# TEXTO DEL DOCUMENTO
Su padre se informó de todos los trámites necesarios y, frisando los dieciocho años, Zaida se apuntó a una Academia en la que estuvo unos meses preparando su ingreso en el Ejército, como era habitual. Se preparaba también para un cambio de vida, pues en aquella época ingresar significaba trasladarse a la Academia de Zaragoza, donde los cadetes vivían en régimen de internado. Tuvo que pasar tres tipos de pruebas: primero teóricas, con conocimientos de física, matemáticas, inglés; después, psicotécnicas, y finalmente físicas. Resultaban durísimas, pues en aquella época exigían las mismas marcas a hombres y mujeres. Ya desde ese momento, a Zaida empezó a perjudicarle en su carrera el ser mujer, aunque no imaginaba entonces hasta qué punto eso le marcaría. Tenía que saltar el caballo, aquel aparato de gimnasia alargado con el que, al parecer, se ponía a prueba el ímpetu del saltador si no se acobardaba cuando llegaba el momento del salto… La natación la resolvió sin problemas y finalmente tuvo que correr un kilómetro, una distancia complicada por cuanto ni es resistencia ni es fondo. Mientras Zaida recorría aquellos mil metros a toda velocidad, sintiendo sus gemelos arder, pensaba: «Quién me habrá mandado a mí meterme en esto». En aquel momento le dolía todo. Y es curioso, pero no volvió a preguntarse qué hacía allí hasta que fue víctima del acoso sexual y laboral del teniente coronel Lezcano. Aquello no se lo perdonaba: haberle robado las ganas de trabajar, la ilusión por servir, el deseo de cumplir bien con su trabajo y con sus compañeros.
De hecho, había albergado tanta ilusión por ser militar mientras se preparaba que los días en que esperaba los resultados se le hicieron eternos. Aunque la nota se hacía pública, su padre iba todos los días al ministerio a mirar el Boletín de Defensa. El día que los vio, la llamó de inmediato a casa:
—¡¡Zaida!! ¡¡Has aprobado!!
Ella sintió que le daba un patatús. Y colgó. El corazón le latía a toda velocidad, como si estuviera corriendo de nuevo aquel endemoniado kilómetro.

# DATOS EXTRAÍDOS
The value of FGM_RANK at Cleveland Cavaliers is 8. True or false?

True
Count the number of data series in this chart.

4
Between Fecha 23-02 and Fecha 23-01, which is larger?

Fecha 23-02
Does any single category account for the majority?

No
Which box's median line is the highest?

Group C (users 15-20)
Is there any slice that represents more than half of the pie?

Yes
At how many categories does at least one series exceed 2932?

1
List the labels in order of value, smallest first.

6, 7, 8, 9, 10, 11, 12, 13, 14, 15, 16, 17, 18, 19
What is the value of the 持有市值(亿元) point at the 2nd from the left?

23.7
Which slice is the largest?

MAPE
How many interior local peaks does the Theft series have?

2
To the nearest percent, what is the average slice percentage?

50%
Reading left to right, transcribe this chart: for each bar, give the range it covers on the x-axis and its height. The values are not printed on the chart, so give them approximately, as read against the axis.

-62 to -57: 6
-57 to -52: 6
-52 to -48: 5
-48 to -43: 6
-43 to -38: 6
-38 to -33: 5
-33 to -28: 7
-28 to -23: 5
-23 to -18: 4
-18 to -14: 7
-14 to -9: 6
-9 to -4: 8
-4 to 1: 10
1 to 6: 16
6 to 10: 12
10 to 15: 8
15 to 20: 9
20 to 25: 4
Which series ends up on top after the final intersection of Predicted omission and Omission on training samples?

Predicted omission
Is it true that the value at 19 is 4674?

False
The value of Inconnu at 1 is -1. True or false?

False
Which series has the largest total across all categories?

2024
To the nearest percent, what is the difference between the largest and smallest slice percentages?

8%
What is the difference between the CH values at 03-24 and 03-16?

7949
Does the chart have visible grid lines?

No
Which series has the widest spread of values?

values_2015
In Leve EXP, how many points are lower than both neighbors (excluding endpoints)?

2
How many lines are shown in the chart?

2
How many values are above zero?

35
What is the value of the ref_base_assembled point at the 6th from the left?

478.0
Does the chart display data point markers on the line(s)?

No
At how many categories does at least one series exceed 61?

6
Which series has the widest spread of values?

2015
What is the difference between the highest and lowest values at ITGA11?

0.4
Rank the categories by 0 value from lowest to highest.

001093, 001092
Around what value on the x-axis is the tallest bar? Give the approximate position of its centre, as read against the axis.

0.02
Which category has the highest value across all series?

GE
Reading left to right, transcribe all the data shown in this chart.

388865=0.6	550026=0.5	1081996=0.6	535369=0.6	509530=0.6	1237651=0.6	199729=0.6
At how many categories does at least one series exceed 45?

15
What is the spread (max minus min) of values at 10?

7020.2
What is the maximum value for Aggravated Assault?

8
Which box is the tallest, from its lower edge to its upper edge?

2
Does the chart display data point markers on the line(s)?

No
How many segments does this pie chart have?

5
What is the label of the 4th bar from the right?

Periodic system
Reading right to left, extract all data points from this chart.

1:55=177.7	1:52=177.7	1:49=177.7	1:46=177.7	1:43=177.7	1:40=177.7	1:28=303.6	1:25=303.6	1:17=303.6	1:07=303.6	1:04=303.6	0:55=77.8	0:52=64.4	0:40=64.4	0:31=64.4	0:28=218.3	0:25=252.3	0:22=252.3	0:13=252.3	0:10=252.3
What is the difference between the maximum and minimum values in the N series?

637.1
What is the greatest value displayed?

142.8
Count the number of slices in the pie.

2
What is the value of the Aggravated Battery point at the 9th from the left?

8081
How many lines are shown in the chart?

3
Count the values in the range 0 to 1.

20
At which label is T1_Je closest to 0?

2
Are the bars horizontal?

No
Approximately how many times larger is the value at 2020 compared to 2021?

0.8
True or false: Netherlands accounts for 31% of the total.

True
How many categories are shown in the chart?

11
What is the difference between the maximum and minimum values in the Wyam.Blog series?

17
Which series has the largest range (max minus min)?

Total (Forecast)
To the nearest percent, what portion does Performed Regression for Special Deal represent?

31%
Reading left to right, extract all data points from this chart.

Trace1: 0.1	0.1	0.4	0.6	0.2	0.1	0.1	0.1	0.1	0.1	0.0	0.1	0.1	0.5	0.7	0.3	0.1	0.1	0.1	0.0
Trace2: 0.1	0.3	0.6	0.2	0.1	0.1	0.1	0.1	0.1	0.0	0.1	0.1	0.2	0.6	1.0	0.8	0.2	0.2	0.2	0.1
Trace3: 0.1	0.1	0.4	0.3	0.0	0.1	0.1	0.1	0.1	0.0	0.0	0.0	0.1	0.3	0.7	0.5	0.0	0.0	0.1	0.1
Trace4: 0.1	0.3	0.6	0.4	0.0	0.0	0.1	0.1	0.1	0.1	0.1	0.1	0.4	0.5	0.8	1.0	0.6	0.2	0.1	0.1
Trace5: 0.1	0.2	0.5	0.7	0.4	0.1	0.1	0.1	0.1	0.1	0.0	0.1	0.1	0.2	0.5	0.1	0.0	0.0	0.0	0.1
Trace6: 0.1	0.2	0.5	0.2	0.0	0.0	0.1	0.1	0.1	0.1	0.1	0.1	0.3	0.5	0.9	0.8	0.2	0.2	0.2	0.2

# ACTIVIDAD
Reproduce sin cambios el pasaje del texto sobre el ingreso de Zaida en el Ejército que empieza en las palabras «De hecho, había» y termina después de «aquel endemoniado kilómetro.».

# SOLUCIÓN DETALLADA
De hecho, había albergado tanta ilusión por ser militar mientras se preparaba que los días en que esperaba los resultados se le hicieron eternos. Aunque la nota se hacía pública, su padre iba todos los días al ministerio a mirar el Boletín de Defensa. El día que los vio, la llamó de inmediato a casa:
—¡¡Zaida!! ¡¡Has aprobado!!
Ella sintió que le daba un patatús. Y colgó. El corazón le latía a toda velocidad, como si estuviera corriendo de nuevo aquel endemoniado kilómetro.